_Document passage_.
● ● ●

You have had the benefit of both Adamson and Wright JJ’s judgments, which each described specific problems with your pleadings and the manner by which they could be rectified. For example, Wright J made comments from  to  in relation to the material facts and particulars required to identify each alleged infringement (which are not apparent in your Federal Court statement of claim).
Instead of having regard to those judgments, the statement of claim and originating application exhibit the same inadequacies as those already determined to be frivolous, vexatious and an abuse of process by the earlier proceeding. On that basis alone, it is plain that you are conducting, and intend to continue to conduct, the Federal Court proceedings vexatiously.
Our client remains of the view that your claim has no substance and is unmeritorious. Upon considering the history of the prior proceedings and the material now filed, it is evident that the proceeding will be dismissed and your claim will fail. A consequence of that will be a further costs order made against you in addition to the costs order already outstanding, which you will be liable to pay.
If you will not withdraw your claim, we invite you to file and serve an amended statement of claim and originating application to remedy the problems with your current pleading. Our client will then require an extension of 28 days from the date of service of the amended originating application and amended statement of claim to file any appearance and defence.
If you intend to take that course, please advise us by no later than 4:00pm on 5 November 2021.
If you do not communicate that intention to us by 4:00pm on 5 November 2021, we will proceed on the basis that you do not intend to amend your pleadings and our client will file an application for summary dismissal or strike out.
34 Ms Karlsson did not reply to this letter. Rather, on 22 November 2021 she filed her first interlocutory application. The next day the University filed its interlocutory application and on 2 February 2022 Ms Karlsson filed her second interlocutory application.
Ms Karlsson’s interlocutory application
35 This is Ms Karlsson’s second interlocutory application.
36 The basis of this application was that the University had not filed a defence within 28 days after service of the statement of claim, contrary to r 16.32 of the Rules. The application must be dismissed because on 11 February 2022, pursuant to r 1.34, I dispensed with the requirement for the University to file a defence until further order of the Court. Rule 1.34 entitles the Court to dispense with compliance with any of the Rules, “either before or after the occasion for compliance arises”. There were obvious problems with Ms Karlsson’s pleading, discussed below. It was impossible for the University to plead to it.

● ● ●

_Data lines_.
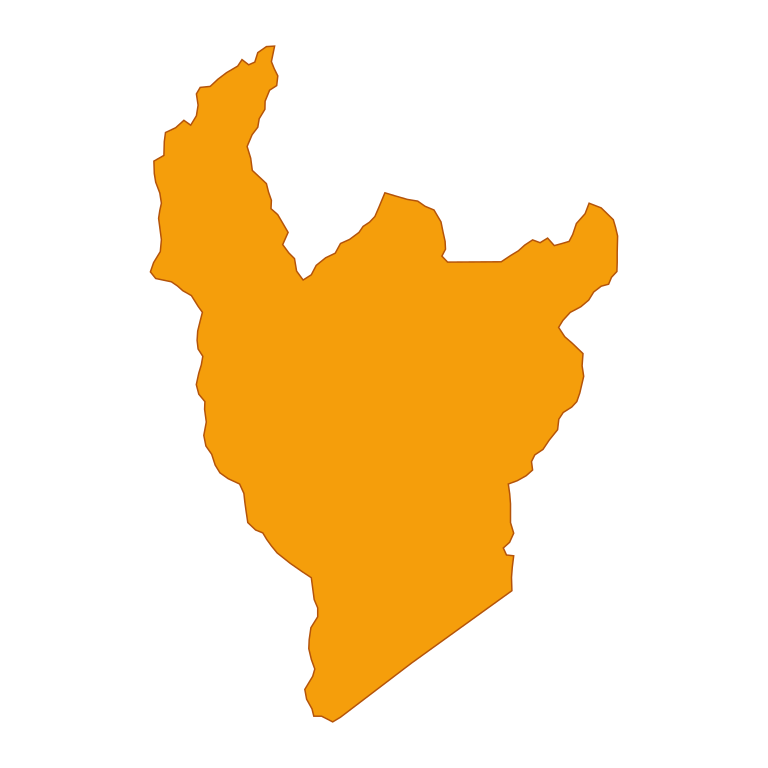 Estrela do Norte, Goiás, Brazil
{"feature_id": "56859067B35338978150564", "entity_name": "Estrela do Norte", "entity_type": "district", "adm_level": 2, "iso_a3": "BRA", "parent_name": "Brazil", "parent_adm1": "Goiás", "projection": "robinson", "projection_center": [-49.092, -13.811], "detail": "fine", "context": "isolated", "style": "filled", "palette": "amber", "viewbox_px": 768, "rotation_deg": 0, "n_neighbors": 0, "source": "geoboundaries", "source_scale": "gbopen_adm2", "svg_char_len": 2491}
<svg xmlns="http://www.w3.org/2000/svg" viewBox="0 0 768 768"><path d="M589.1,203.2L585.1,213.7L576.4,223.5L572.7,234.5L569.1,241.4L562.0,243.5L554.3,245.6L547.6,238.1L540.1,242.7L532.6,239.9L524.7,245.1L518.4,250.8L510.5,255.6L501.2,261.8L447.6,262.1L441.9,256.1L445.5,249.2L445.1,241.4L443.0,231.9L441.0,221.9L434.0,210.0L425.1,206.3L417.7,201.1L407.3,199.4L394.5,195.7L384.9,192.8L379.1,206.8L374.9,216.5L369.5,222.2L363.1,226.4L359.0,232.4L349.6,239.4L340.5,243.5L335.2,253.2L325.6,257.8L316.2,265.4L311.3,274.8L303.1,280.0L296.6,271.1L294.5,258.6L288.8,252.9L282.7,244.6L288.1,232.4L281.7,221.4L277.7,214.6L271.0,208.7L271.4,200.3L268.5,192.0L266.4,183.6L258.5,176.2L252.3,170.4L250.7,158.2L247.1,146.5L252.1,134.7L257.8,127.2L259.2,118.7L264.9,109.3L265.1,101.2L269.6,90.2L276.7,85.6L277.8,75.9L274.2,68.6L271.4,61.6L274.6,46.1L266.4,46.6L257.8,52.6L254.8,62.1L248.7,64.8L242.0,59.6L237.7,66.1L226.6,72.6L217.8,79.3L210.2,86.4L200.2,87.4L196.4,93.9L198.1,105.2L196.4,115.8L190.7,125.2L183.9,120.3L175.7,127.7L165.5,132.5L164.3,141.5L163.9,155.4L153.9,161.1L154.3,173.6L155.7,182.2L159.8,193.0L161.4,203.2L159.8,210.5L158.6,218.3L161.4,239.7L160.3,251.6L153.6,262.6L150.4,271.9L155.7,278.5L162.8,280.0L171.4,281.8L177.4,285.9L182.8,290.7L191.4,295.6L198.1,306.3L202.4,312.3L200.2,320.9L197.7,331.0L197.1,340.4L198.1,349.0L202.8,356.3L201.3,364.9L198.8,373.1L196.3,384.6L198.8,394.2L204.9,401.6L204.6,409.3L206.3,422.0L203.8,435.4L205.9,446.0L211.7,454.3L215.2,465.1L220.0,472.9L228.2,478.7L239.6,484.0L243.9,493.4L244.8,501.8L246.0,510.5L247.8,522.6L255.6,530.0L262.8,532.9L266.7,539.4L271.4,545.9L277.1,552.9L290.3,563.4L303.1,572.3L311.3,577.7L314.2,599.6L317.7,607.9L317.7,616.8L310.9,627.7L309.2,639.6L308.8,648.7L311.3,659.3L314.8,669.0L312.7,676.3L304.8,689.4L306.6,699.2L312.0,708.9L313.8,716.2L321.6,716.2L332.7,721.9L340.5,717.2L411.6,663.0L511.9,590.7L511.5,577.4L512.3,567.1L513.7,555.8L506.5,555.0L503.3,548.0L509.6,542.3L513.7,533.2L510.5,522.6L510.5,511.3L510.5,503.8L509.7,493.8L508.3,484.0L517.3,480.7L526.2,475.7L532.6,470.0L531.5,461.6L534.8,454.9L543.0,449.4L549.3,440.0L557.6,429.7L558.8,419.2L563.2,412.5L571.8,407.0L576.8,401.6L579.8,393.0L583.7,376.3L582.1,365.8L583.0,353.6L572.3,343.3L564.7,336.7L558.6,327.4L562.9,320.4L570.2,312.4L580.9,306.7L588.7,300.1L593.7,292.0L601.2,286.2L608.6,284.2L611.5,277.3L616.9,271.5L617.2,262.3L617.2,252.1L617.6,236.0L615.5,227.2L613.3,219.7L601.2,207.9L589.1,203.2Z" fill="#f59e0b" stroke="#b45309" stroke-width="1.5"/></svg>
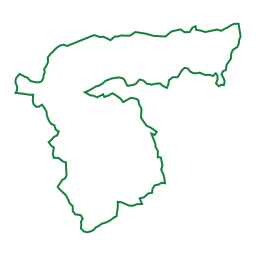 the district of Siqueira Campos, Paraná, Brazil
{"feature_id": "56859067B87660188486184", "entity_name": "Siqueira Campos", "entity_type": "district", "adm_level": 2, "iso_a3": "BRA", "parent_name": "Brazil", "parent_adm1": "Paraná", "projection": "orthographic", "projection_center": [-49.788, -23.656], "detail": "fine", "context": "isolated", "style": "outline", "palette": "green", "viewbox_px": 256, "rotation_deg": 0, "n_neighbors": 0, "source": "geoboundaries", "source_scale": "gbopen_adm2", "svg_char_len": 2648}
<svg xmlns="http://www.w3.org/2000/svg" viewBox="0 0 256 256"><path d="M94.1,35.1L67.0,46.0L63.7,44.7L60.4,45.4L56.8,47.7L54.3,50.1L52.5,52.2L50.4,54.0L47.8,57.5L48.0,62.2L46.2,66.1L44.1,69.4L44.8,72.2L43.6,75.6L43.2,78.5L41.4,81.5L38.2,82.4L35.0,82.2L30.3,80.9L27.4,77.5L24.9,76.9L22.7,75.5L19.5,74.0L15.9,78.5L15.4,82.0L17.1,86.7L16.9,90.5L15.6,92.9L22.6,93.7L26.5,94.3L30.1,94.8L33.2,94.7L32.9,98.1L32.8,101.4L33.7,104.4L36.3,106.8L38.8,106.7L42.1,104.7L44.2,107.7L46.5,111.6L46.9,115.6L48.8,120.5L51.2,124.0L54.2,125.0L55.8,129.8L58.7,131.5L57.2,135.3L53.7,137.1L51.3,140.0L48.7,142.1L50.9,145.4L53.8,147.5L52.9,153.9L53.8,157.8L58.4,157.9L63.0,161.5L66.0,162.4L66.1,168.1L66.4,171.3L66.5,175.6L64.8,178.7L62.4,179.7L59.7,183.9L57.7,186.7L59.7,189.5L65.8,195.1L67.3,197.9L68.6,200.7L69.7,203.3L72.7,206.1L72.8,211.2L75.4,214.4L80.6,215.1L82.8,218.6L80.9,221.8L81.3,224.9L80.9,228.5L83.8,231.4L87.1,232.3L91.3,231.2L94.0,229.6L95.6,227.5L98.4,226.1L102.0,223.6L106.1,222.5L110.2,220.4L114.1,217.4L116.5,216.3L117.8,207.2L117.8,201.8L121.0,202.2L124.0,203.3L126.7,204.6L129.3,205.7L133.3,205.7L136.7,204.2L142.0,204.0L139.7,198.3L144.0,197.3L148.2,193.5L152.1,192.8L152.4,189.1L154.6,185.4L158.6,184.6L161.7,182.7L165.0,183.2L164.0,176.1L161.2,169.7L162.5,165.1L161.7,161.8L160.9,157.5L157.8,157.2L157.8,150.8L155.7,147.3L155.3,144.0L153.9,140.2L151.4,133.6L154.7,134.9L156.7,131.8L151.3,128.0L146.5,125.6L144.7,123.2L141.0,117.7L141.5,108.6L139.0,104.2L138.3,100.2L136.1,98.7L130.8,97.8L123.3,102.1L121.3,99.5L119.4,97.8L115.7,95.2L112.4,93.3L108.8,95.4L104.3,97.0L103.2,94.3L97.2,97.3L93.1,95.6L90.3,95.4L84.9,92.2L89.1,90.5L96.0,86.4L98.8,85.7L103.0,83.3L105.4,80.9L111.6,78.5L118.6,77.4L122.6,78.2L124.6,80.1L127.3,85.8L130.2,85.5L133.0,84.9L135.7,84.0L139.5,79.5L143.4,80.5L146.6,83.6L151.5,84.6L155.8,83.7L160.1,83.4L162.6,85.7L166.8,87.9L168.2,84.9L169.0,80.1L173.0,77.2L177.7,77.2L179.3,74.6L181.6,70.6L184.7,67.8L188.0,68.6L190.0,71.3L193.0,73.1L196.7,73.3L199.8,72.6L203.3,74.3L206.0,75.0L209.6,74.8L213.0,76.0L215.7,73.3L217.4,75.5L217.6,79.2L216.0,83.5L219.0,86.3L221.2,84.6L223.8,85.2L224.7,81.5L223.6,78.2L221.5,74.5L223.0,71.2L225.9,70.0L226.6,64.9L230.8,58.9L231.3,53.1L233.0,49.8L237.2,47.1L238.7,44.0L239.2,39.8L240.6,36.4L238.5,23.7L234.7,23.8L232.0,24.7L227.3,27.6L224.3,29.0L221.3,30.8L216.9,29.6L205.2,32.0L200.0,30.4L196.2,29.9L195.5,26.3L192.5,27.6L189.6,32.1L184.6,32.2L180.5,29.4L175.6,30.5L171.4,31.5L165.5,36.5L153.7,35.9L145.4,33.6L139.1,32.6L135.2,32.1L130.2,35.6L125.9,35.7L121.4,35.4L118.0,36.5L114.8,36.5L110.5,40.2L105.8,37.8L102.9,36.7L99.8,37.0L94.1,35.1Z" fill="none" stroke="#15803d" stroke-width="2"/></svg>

● ● ●

_Problems and tasks_.
• 1. In the judgment on Ms Karlsson's claim against the University, on what date did Ms Karlsson file her second interlocutory application?
• 2. Pick up the judgment on Ms Karlsson's claim against the University after its final sentence and continue it.

_Replies_.
• 1. 2 February 2022

• 2.
37 The interlocutory application also sought orders in respect of the costs incurred in the Supreme Court action. No arguments were advanced in support of them. In any event, this aspect of the interlocutory application was misconceived. It is not open to the Court in this proceeding to make those orders.
The University’s interlocutory application
38 The University applied for summary judgment pursuant to s 31A(2) of the Federal Court of Australia Act 1976 (Cth) (FCA Act) and r 26.01 of the Rules. In the alternative it applied for an order striking out the whole of Ms Karlsson’s originating application and statement of claim pursuant to r 16.21(1).
The legislative framework
39 The power to order summary judgment is conferred both by the FCA Act and the Rules.
40 Section 31A of the FCA Act relevantly provides that:
(2) The Court may give judgment for one party against another in relation to the whole or any part of a proceeding if:
(a) the first party is defending the proceeding or that part of the proceeding; and
(b) the Court is satisfied that the other party has no reasonable prospect of successfully prosecuting the proceeding or that part of the proceeding.
(3) For the purposes of this section, … a proceeding or part of a proceeding need not be:
(a) hopeless; or
(b) bound to fail;
for it to have no reasonable prospect of success.
(4) This section does not limit any powers that the Court has apart from this section.
41 Rule 1.40 provides that, at any stage of a proceeding, the Court may exercise a power mentioned in the Rules on its own initiative or on the application of a party or a person with a sufficient interest in the proceeding.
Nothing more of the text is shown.